Yes, fuel pump, carburetor, fuel lines, water pump, may or may not need thermostat but it wouln't hurt, gearcase oil, and service the rewind should get you a reliable engine. If not comfortable with the rewind take it to a shop for a new cord and spring if necessary. They won't charge you much and you can ask to watch and learn. Now you are on the right track!


----------



## cajuncook1 (Sep 9, 2011)

Hey lukelona,

Here is link to a very good website for your motor. The author has done a very detail approach to the most common issues with this motor through the years. It does not replace service manual but can help and give you a good reference. If you wanting to keep your motor in good running condition for years, then it worth the expense of getting a good service manual. I believe Ken Cook has the reproduction rights for the authentic service manual for your motor.

https://www.sschapterpsa.com/ramblings/OMC/OMC%20info.htm


If your are looking to rebuild your fuel pump, then pay close attention to the author's explanation.
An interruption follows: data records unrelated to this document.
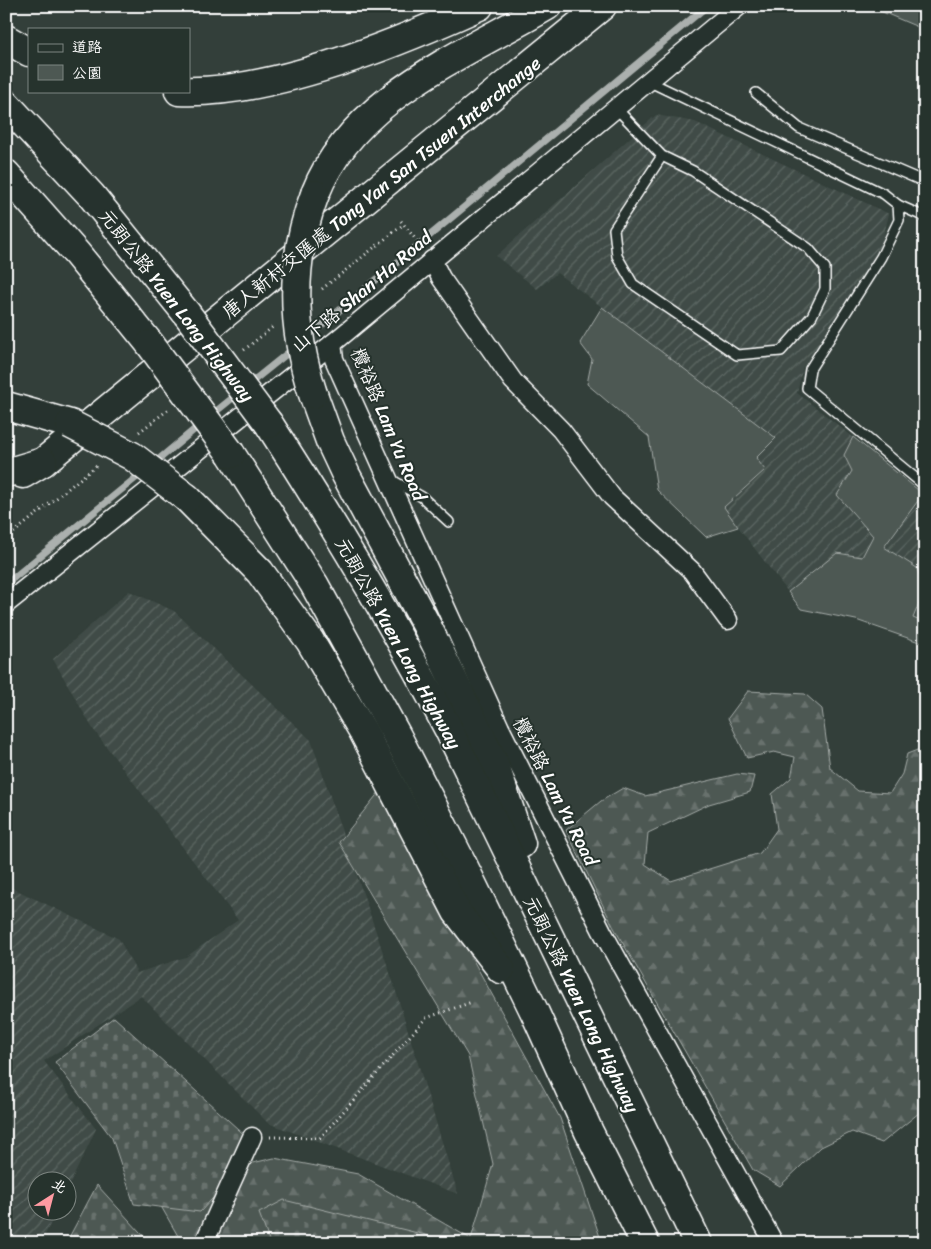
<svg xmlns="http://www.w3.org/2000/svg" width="931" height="1249" font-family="Sriracha,'LXGW WenKai TC',sans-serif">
<defs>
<pattern id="industrial-furrows" width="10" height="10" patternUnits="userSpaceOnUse" patternTransform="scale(1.25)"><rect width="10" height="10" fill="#404c47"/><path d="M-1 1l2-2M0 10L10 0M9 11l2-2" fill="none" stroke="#5d6763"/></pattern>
<pattern id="forest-firs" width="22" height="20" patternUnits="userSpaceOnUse" patternTransform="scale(1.25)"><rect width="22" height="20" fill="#4d5853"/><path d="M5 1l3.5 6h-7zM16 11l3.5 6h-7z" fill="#68716d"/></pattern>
<pattern id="cemetery-stones" width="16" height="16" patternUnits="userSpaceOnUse" patternTransform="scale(1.25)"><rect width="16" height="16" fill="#4d5853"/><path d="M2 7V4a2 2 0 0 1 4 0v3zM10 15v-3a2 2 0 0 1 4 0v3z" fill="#68716d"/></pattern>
</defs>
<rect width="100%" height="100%" fill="#333f3a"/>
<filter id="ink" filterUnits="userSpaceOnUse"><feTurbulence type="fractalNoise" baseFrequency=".02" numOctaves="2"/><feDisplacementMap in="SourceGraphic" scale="10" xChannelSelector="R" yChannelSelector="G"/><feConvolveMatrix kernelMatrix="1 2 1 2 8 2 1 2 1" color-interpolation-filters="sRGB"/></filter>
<g filter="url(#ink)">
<g fill="url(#industrial-furrows)">
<path d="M656,115L695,122L889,214L882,243L867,272L833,327L803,367L797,393L853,437L844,455L852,471L837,495L873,536L862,558L837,553L788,592L723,507L765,470L756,458L775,438L557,273L537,289L496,256Z"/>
<path d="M925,491V623L913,618L924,591L884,547Z"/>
<path d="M129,591L174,611L311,740L393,982L458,1194L268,1123L141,996L44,1061L96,1129L68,1188V1182H38V1212H56L41,1243H6V885L119,939L137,973L186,957L238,920L93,729L53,659Z"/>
</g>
<g fill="#4d5853" stroke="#a6aca9">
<path d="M873,6H925V30L873,8Z"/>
<path d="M602,307L776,438L756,458L765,470L724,507L738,527L706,537L657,490L649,437L587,384L592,359L580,343Z"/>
<path d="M853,437L923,494L884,547L917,568L924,591L913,618L925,623V644L856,620L801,609L788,592L837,553L862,557L873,536L837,495L852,471L844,455Z"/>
</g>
<g fill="url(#forest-firs)" stroke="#a6aca9">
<path d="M748,691L805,694L822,709L830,768L858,791L890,793L902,774L907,754L925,747V1108L882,1143L852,1132L821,1147L780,1186L753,1170L613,926L566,830L601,801L623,788L645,796L737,774L754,776L750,792L709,804L648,833L645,864L671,881L760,853L777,829L772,794L791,778L795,757L774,752L747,758L728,718Z"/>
<path d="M380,791L560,1118L602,1243H182L150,1187L274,1158L358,1174L471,1239L493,1164L468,1056L339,842Z"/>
</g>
<g fill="url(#cemetery-stones)" stroke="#a6aca9">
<path d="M114,1017L259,1148L200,1212L134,1204L112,1138L55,1062Z"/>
<path d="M97,1185L150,1243H66Z"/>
<path d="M284,1200L454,1242V1243H270L259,1213Z"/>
</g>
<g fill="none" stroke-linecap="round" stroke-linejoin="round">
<g stroke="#abb0ae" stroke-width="7">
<path d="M306,338L707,6"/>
<path d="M248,385L294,348"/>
<path d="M209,417L240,392"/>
<path d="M152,465L201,424"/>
<path d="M6,584L143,472"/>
</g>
<defs>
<g id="service">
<path d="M648,81L884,194L898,205L899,220L881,257L810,369L807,388L925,486"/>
<path d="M756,93L799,128L925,182"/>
<path d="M616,108L662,156L614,229L617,256L633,284L737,355L781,351L812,316L825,289V268L808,248L693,171L662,156"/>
<path d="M898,205L925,217"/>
<path d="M390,479L422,497L449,522"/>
</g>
<g id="minor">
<path d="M432,260L441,278L513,381L561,430L612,497L692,571L728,620"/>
<path d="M332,344L334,359L500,728L602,931L774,1243"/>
<path d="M6,604L332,344L739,6"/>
<path d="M204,1243L252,1137"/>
</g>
<path id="primary" d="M23,474L43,462L602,6"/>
<g id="motorway">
<path d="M6,39L29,52"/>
<path d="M179,91C271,95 396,44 479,6"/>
<path d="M6,104L91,195L187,314"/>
<path d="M6,174L77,254L150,344"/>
<path d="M315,194C353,97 464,55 547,6"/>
<path d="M313,394L330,441L346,475L427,626L494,763L521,844"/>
<path d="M6,406L70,424"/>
<path d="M269,424C333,523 393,623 448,728L698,1243"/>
<path d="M231,454L314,584L397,736L462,863L535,1013L589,1132L645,1243"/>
<path d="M6,473L43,462"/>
<path d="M187,498L260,572L310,641L363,731L457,912L501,969"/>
</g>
</defs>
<use href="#service" stroke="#fff" stroke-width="12"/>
<use href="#minor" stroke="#fff" stroke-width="21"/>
<use href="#primary" stroke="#fff" stroke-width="31"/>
<use href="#motorway" stroke="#fff" stroke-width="31"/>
<g stroke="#fff" stroke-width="3" stroke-dasharray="1 4" stroke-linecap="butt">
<path d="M401,221L421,246"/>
<path d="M322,289L404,224"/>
<path d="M244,350L274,326"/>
<path d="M139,432L168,410"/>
<path d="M6,539L97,465"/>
<path d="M270,1137L320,1138L426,1018L472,1002"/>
</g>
<use href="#service" stroke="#26332d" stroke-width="9"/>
<use href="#minor" stroke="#26332d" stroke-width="18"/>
<use href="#primary" stroke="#26332d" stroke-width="28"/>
<use href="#motorway" stroke="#26332d" stroke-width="28"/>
<defs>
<g id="motorway-bridge">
<path d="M187,314L269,424"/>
<path d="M150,344L231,454"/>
<path d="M313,394C291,327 290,259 315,194"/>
<path d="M70,424L132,456L187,498"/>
</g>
</defs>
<use href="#motorway-bridge" stroke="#fff" stroke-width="31" stroke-linecap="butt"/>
<use href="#motorway-bridge" stroke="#26332d" stroke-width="28"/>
</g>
</g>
<g text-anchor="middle" stroke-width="4" stroke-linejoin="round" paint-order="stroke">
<g font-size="19" fill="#fff" stroke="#26332d">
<text transform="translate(381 187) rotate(-39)" y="7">唐人新村交匯處 Tong Yan San Tsuen Interchange</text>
<text transform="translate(361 291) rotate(-40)" y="7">山下路 Shan Ha Road</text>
<text transform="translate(177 305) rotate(52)" y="7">元朗公路 Yuen Long Highway</text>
<text transform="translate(389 424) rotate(67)" y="7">欖裕路 Lam Yu Road</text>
<text transform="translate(399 643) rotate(61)" y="7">元朗公路 Yuen Long Highway</text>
<text transform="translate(556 791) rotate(63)" y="7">欖裕路 Lam Yu Road</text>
<text transform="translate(582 1004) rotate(64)" y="7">元朗公路 Yuen Long Highway</text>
</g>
</g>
<rect width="931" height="1249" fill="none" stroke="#26332d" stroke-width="25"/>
<rect x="12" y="12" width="906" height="1224" fill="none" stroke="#fff" stroke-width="2" filter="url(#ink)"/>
<rect x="28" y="28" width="162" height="65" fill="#26332d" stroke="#7d8581"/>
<rect x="38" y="44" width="25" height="8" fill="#26332d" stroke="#7d8581"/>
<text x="72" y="52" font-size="15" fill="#ffffff">道路</text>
<rect x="38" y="65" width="25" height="15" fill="#4d5853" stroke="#7d8581"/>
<text x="72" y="78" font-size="15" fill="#ffffff">公園</text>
<g transform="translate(52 1196) rotate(36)"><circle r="24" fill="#26332d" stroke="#7d8581"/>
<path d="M0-4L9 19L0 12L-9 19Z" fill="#ff9aa2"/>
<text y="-8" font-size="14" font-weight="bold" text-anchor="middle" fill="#ffffff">北</text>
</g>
</svg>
Sometimes, sanity wise it is cheaper to purchase the fuel pump and be done with it. :LOL2: 

Here is link to a electronic parts diagram for your motor and you can also purchase parts from them as well.

https://www.marineengine.com/parts/johnson-evinrude-parts.php?year=1985&hp=9.9

https://www.marineengine.com/parts/johnson-evinrude-parts.php?year=1985&hp=9.9&model=E10RCOM&manufacturer=Evinrude&section=Fuel+Pump

https://www.marineengine.com/parts/johnson-evinrude-parts.php?year=1985&hp=9.9&model=E10RCOM&manufacturer=Evinrude&section=Rewind+Starter


To repair or replace the rope or spring on your starter then read well the article in this link. Scroll down until you get to that section. Very good information.

https://www.sschapterpsa.com/ramblings/Johnson%209.9_15.htm


Yes, Pappy knows his stuff very very very very very very very well. He is in the business!! 8) 


I have 1984 Evinrude 15hp and it runs great. Once you have completed your inspection and review of your motor and take care of the spark, carburetor, fuel pump, water pump and housing, and change your gear oil. Your motor will give you years of good solid performance, but remember you motor is only as good as the maintenance and care you give it!!!


Hope this helps you out!!!


----------